When we return to the resort, I decide to take part in a class at the cooking school. This started with a trip to the market with the chef to select our ingredients and was a fantastic experience being in the midst of the buzzy, busy and bartering atmosphere. When we returned to the school we watched the chef prepare a range of dishes before challenging ourselves to replicate the delicacies. We then sat down to enjoy the fruits of our labours - and it was a delicious feast, although maybe some of our offerings weren't produced with quite the same level of panache as the Thai chef!
The next and final stop on our mini tour of Thailand was the Four Seasons Resort, Koh Samui; an established resort with accommodations set into the hillside that cascade down to the white sand beach and blue sea beyond. It is quite a steep and hilly resort but there are golf buggies that are really efficient at transporting guests around the property with the minimum of fuss and effort; it is this hillside setting that I feel actually makes this a very special resort. From here the views are simply breathtaking. The Gulf of Siam and the surrounding islands stretch out before you; basking in the sun whilst floating in your private villa pool, taking in these spectacular vistas is really something special.

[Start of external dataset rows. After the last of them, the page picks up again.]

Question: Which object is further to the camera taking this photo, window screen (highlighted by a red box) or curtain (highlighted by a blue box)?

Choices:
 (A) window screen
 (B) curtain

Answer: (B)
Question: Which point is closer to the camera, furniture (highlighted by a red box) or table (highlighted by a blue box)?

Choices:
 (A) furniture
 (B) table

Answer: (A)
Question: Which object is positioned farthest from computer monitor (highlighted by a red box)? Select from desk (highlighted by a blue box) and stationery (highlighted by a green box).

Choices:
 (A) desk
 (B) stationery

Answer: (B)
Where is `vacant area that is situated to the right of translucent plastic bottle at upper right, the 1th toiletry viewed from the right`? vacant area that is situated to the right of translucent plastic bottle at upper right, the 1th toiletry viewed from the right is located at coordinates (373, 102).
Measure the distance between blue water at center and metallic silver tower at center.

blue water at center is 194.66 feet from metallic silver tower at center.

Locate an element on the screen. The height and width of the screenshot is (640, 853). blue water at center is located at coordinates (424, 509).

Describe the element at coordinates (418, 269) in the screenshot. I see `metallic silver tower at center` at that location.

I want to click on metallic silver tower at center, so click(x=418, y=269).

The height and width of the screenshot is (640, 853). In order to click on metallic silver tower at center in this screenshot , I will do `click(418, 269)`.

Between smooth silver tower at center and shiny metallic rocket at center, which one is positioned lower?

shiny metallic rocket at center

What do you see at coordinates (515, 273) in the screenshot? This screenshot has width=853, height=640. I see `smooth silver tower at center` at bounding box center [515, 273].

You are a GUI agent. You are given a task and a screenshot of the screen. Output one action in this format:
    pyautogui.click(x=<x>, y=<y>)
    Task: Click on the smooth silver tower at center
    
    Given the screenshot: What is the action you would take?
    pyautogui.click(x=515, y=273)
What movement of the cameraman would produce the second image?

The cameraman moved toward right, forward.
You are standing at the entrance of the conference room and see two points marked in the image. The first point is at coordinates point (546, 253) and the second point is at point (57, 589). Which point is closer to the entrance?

Wherever you are in this resort, there is a sense of seclusion and - as at the Tented Camp - of being immersed in nature. On land, the gym has jungle views and the Spa salas are surrounded by lush vegetation. In the water there is exceptional snorkelling in the Ang Thong Marine Park, or swim out into the shallow lagoon to one of the hammocks and while away the hours suspended above the blue, blue sea. Exquisite!
This trip really gave me a taste of how much Thailand has to offer. Such a melting pot of experiences, visions, tastes, smells, all melded together with the delightful and gracious Thai charm.